Ferpent, soleil par terre

Lire un roman de Lionel-Édouard Martin, c’est d’abord entrer dans un monde qui lui est familier (celui du Bas-Poitou de la seconde moitié du vingtième siècle, de sa ruralité, de ses habitants, de leurs habitudes, des lotissements qui ont poussé tout autour des sous-préfectures) mais c’est aussi faire connaissance avec de nouveaux personnages qui vont s’ajouter à la grande galerie de portraits d’hommes et de femmes qu’il sort de l’ombre, livre après livre, depuis quelques décennies déjà.

Ici, c’est Albert (Alberto) qui est le premier à entrer en scène et ce n’est que justice puisque c’est autour de lui que le roman va prendre forme. Albert est très vieux. Il passe ses journées assis sur la terrasse, à l’étage de la maison de son fils Jean-Claude et de sa belle-fille Rolande qui l’hébergent depuis la mort soudaine (rupture d’anévrisme) de sa femme.

Il n’est pas originaire de la région. Il a débarqué avec d’autres, en provenance du Piémont, vers 1925, et a fini par s’installer après avoir trouvé du travail à la fonderie locale. C’est un homme du feu, un type qui a en permanence la gorge sèche, un habitué du fer, de la forge, "pas fondeur pour des prunes, il a encore l’haleine qui brûle malgré qu’il soit en retraite." 

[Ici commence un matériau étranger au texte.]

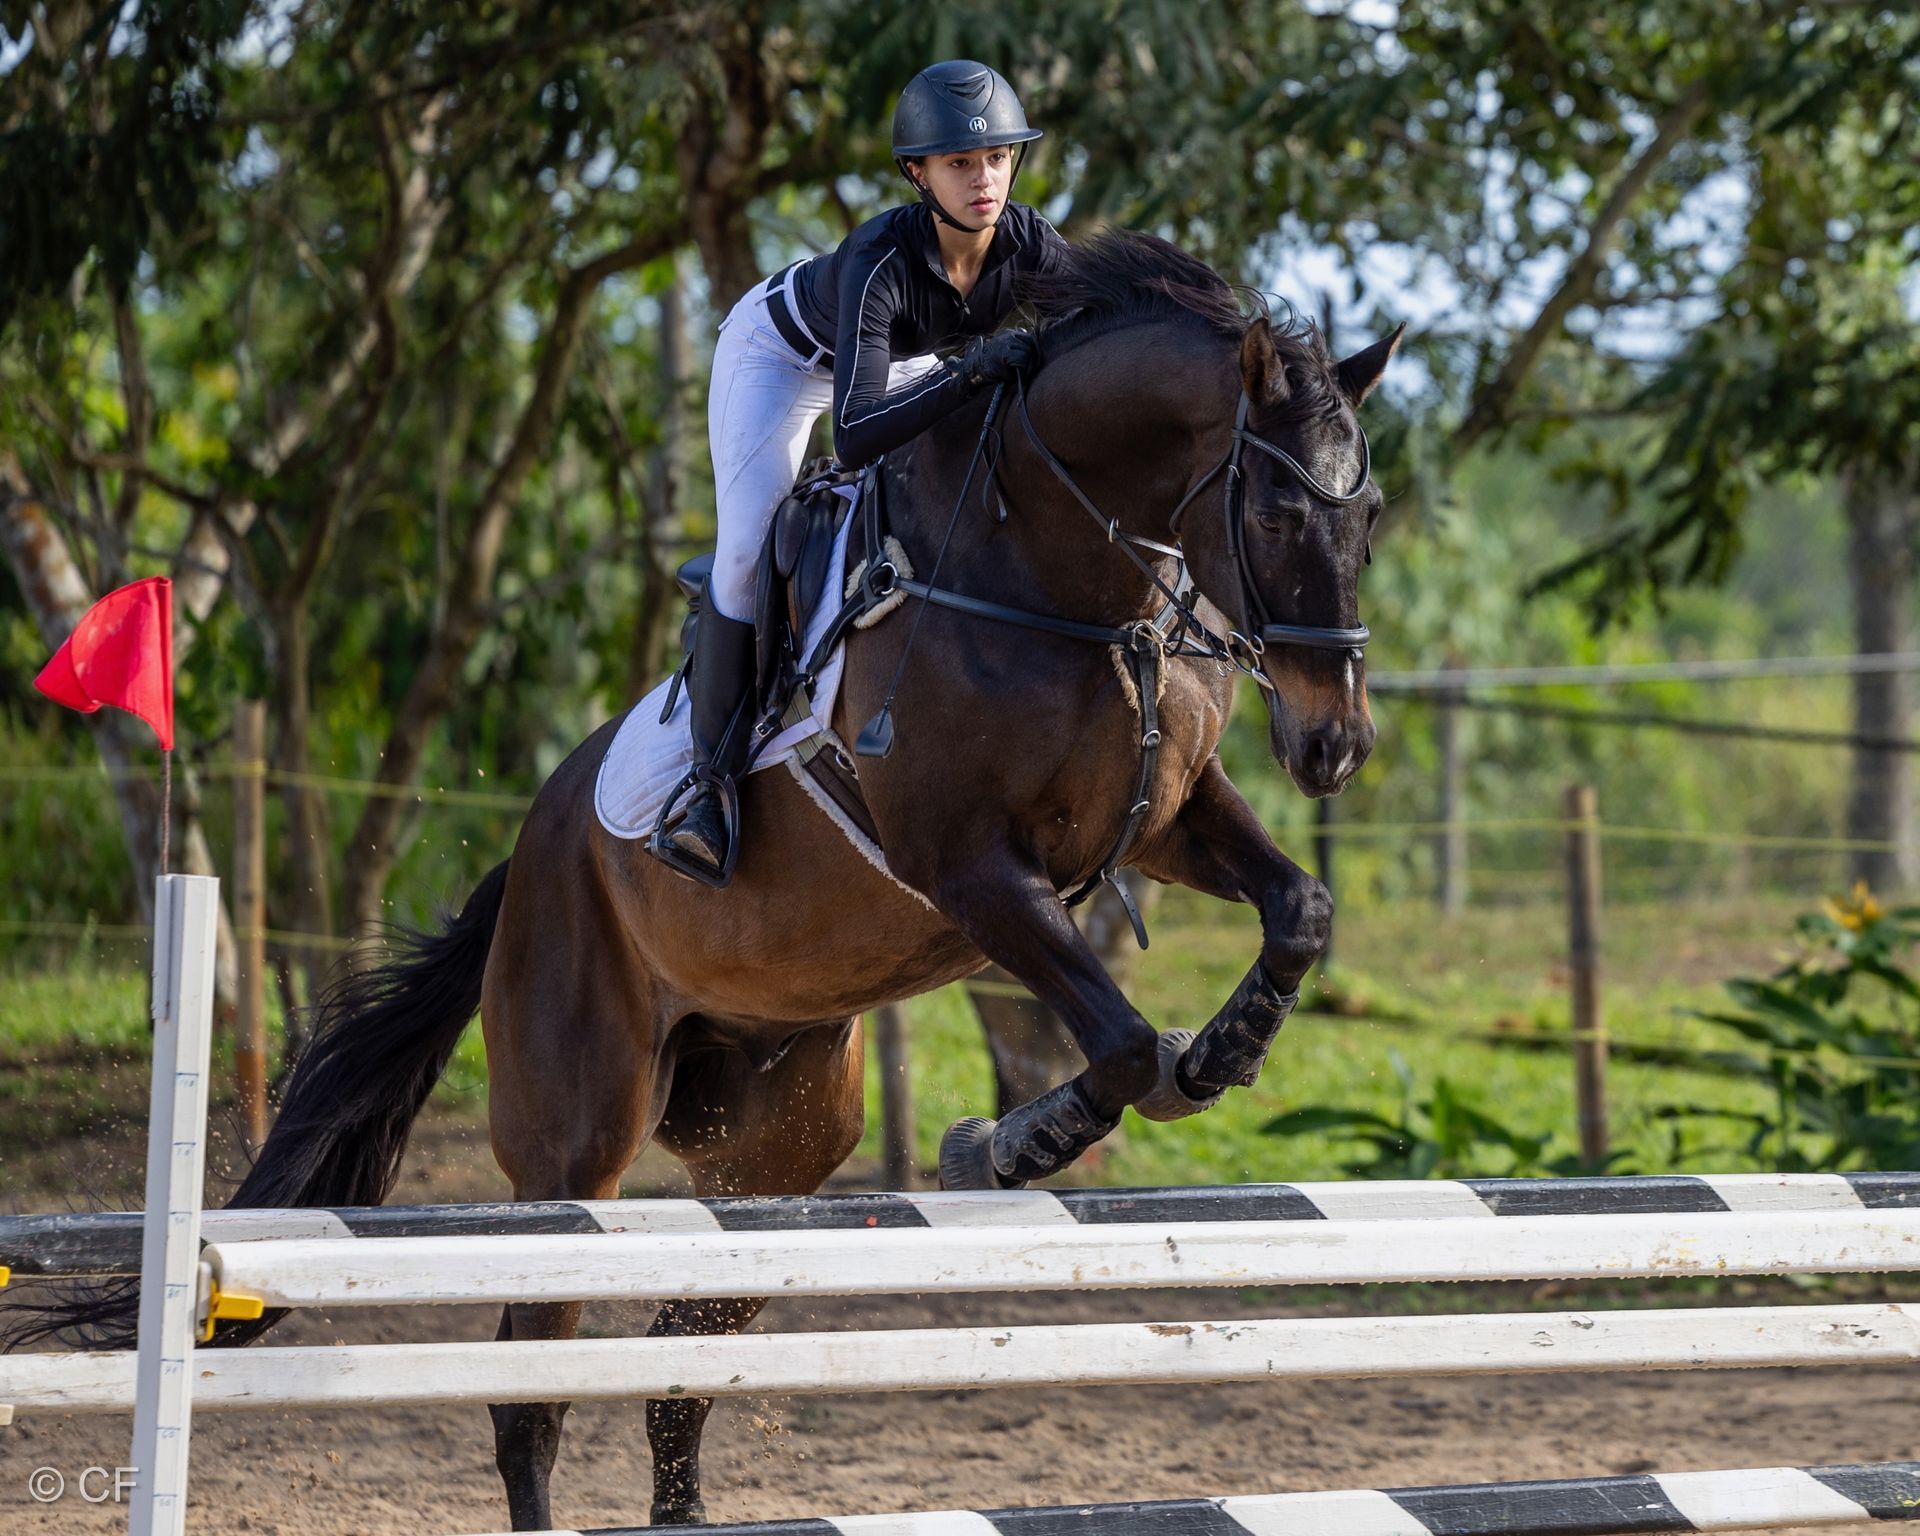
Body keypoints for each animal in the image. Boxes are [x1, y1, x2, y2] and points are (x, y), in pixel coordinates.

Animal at [7, 231, 1397, 1530]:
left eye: (1370, 517)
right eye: (1279, 517)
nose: (1336, 744)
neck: (1058, 579)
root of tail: (532, 856)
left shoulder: (1160, 820)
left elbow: (1300, 910)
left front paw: (1224, 1050)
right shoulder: (968, 867)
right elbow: (1113, 1046)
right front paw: (1014, 1139)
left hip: (771, 1152)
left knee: (679, 1370)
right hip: (575, 1146)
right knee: (532, 1395)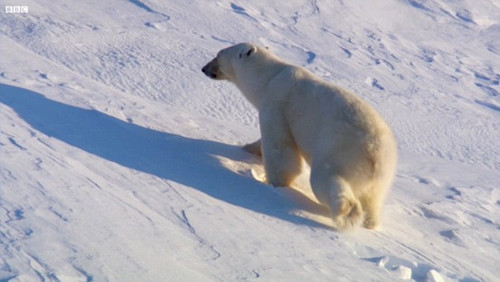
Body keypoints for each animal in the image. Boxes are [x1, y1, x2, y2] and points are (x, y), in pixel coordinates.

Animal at [201, 43, 396, 230]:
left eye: (218, 55)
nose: (204, 68)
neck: (270, 77)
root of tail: (375, 155)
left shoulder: (276, 103)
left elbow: (279, 147)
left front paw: (275, 183)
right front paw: (248, 147)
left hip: (339, 153)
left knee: (324, 180)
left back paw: (347, 212)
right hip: (382, 178)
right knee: (373, 199)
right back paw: (369, 222)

Ça bouillonne encore un peu dans son vieux corps mais c’est surtout dans sa mémoire que ça bouge. Celle-ci ne le lâche pas, même quand il est peinard, assis à regarder les voitures circuler derrière la haie de troènes. Mémoire, présent et voix intérieure bourdonnent en lui et c’est la même chose pour ses proches, pas très nombreux, la famille, les voisins, qui s’expriment à tour de rôle dans ce récit composé de longs monologues, chacun y allant du sien avec ses tics de langage, son parler populaire, ses expressions toutes faites, son vocabulaire cru ou policé, le narrateur n’intervenant que discrètement.

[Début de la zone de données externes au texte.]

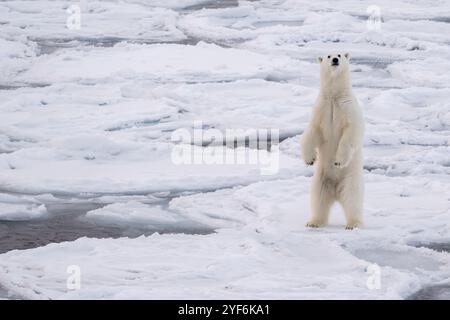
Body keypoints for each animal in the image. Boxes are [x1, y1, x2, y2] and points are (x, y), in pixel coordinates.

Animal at [300, 52, 364, 229]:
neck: (334, 97)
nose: (335, 60)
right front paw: (309, 159)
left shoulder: (348, 108)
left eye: (340, 54)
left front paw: (338, 161)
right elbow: (312, 131)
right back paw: (314, 222)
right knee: (318, 199)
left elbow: (351, 132)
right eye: (329, 56)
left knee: (353, 199)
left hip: (351, 178)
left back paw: (353, 224)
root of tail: (336, 192)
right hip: (320, 180)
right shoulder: (322, 108)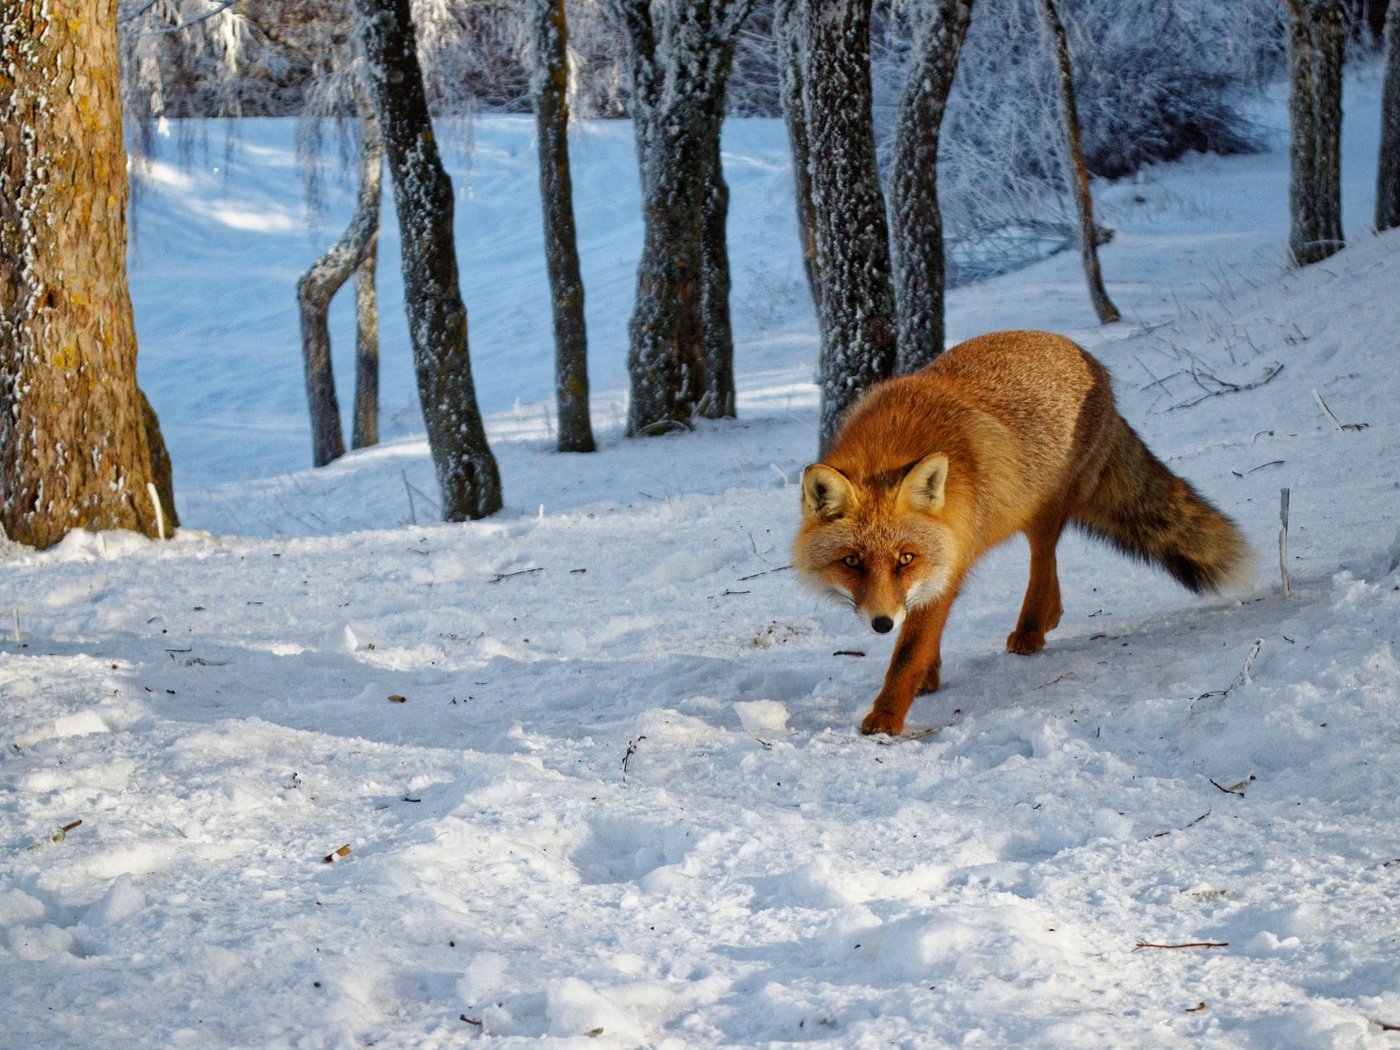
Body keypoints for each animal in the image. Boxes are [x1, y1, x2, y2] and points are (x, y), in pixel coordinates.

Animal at [795, 330, 1254, 739]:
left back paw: (1032, 628)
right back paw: (1049, 618)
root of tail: (1089, 358)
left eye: (905, 558)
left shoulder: (950, 560)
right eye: (852, 562)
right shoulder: (944, 558)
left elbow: (909, 652)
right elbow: (924, 634)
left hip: (1042, 511)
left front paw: (887, 716)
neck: (890, 445)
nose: (882, 624)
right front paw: (928, 675)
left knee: (1043, 563)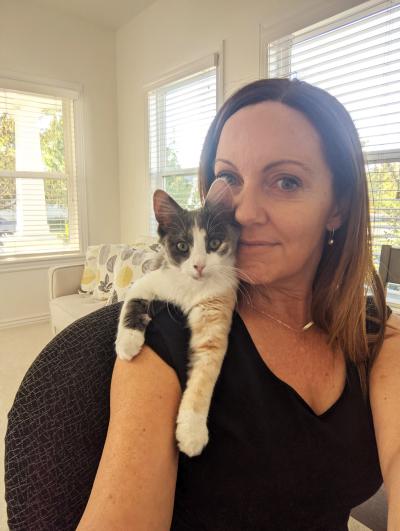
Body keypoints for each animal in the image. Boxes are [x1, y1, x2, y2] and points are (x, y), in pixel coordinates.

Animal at [114, 179, 239, 458]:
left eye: (214, 243)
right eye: (183, 246)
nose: (199, 266)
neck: (190, 289)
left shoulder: (218, 306)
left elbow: (203, 378)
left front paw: (192, 432)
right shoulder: (152, 280)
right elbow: (131, 303)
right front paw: (127, 344)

« On balbutie des mots, comme pour s’excuser face au pépé, ces canicules l’accablent.
Pourtant l’Italie, hein, lui fait-on.
Le vieux grommelle un langage rocailleux, d’où sourd "au pied des Alpes", c’est là ce qu’on saisit.
Lui demander d’articuler ? Ça fait des années qu’il n’a plus de dents, bouche en cul-de-poule, a-t-il jamais supporté son dentier ? »

Sa vie n’est pas été de tout repos. Il a dû immigrer, trouver sa place, se faire accepter, fonder une famille, se frotter au crépitement et aux éclats du fer incandescent, voir son petit-fils mourir du tétanos à vingt ans, puis sa femme, et trouver refuge dans une maison qui n’est pas la sienne.
La perte, le deuil et l’histoire du petit clan familial nourrissent ses remémorations. Il ne voit plus très bien mais il a encore l’ouïe fine. Rien de ce qui bruisse dans la maison, tandis que Jean-Claude est au travail à l’hôpital, ne lui échappe. Pas même les chuchotements, les frôlements, les gestes amoureux, les corps qui se touchent puis s’assemblent au sous-sol où sa belle-fille (« la petite cinquantaine ») et Blaise, le livreur de bière, vingt-neuf ans, ont l’habitude de se donner du plaisir.

« Elle n’aura pas osé allumer la lumière. Mais je les vois sans rien dans le noir, sur le dessus-de-lit.
Se glisser dans les draps, non, c’est la chose interdite. »

Il ne peut pas leur en vouloir. Jean-Claude, son fils, il le dit lui-même, est un grand sec et mou. Il n’a d’yeux que pour les faisans, faisanes, cailles, poules naines qu’il élève (« juste pour le regard, mes bestioles, mourront dans la volière »). Son grand rêve est d’acquérir un couple de paons.

Albert comprend le besoin de vibrer des corps. Il a été jeune. Svelte, élancé, charmeur, il en a connu des ébats torrides au bord de la rivière (la Gartempe) avec Dédée, l’épicière du quartier, grand-mère de Blaise. Aujourd’hui aussi vieille que lui, celle-ci vit à quelques encablures et se souvient de tout, y compris, et surtout, de leur ultime fois et de ce qui s’est ensuivi.

« Pas eu l’arrogance ou la présence d’esprit de le tirer du terrier, de confier sa glaire à la glaise. »

Les monologues intérieurs se poursuivent. Le personnage principal va bientôt cesser le sien. Il tirera sa révérence sur la terrasse, ratant la voiture blanche qui passait au même moment derrière les troènes et laissant les derniers de sa lignée (connue ou secrète) continuer leurs routes sans lui.

Lionel-Édouard Martin : Ferpent, soleil par terre, Le Vampire Actif.